Problem:
Pick out each line of the entries below that contains the word "minimum" and copy it.

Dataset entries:

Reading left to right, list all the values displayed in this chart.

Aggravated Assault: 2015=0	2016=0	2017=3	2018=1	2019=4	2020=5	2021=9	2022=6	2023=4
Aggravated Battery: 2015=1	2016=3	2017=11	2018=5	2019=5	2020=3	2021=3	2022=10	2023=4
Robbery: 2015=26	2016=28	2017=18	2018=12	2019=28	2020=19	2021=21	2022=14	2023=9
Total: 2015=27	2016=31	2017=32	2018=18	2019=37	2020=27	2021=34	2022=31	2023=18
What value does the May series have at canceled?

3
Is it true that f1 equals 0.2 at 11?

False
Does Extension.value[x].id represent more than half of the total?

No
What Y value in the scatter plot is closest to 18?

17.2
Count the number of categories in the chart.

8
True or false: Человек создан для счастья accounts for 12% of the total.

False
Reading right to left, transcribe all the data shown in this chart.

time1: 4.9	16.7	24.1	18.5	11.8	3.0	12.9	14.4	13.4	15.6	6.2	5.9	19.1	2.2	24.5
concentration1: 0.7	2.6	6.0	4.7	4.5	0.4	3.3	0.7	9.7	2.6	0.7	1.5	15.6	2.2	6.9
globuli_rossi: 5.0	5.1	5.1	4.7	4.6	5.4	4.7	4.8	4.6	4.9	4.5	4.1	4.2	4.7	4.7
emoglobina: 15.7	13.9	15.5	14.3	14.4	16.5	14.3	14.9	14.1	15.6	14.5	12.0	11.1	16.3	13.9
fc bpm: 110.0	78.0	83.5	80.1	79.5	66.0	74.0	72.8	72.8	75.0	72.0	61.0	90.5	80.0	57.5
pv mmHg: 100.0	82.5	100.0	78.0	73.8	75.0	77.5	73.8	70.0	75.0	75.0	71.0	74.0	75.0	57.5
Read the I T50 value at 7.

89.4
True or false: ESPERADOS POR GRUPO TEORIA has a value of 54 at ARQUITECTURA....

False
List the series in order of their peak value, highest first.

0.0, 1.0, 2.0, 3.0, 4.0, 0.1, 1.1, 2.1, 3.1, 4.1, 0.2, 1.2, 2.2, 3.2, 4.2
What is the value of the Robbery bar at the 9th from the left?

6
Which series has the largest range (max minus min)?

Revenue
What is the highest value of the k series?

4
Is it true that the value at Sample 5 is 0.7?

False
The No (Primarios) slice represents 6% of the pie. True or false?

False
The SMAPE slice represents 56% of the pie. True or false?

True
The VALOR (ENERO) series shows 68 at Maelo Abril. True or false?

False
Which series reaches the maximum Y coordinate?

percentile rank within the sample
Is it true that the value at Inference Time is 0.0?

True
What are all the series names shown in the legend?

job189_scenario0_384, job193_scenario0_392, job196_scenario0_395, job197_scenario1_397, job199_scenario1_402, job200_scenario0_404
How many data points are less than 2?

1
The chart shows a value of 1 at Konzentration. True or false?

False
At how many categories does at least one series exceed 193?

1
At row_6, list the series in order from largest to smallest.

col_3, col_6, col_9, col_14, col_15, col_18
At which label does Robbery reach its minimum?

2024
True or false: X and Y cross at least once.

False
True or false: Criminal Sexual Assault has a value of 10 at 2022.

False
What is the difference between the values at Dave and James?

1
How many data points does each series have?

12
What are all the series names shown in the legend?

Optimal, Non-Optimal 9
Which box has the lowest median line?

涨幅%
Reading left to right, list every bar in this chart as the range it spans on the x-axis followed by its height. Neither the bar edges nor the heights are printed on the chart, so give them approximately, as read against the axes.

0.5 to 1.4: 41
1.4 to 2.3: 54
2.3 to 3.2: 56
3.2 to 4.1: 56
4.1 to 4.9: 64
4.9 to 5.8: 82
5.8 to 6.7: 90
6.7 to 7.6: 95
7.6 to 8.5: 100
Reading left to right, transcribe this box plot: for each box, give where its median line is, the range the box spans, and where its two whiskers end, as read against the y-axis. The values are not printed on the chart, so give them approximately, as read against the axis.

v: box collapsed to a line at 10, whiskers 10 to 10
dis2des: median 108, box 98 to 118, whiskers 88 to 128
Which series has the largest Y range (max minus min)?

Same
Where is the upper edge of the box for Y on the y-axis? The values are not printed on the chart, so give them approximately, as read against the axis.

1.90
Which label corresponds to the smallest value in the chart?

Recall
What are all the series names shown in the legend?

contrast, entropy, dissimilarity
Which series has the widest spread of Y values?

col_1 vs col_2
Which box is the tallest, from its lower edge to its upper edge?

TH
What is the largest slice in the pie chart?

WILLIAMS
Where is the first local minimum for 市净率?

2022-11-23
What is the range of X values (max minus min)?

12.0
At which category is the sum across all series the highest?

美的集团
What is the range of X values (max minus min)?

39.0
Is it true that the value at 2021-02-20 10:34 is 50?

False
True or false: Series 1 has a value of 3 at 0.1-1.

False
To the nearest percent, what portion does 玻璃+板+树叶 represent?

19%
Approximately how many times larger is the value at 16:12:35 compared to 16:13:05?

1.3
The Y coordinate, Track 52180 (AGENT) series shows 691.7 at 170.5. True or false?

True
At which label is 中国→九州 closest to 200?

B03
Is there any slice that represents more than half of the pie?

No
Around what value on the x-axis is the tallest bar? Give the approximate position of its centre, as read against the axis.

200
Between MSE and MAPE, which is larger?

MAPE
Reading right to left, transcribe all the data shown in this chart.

Exercise answer:
At which label does Robbery reach its minimum?
Where is the first local minimum for 市净率?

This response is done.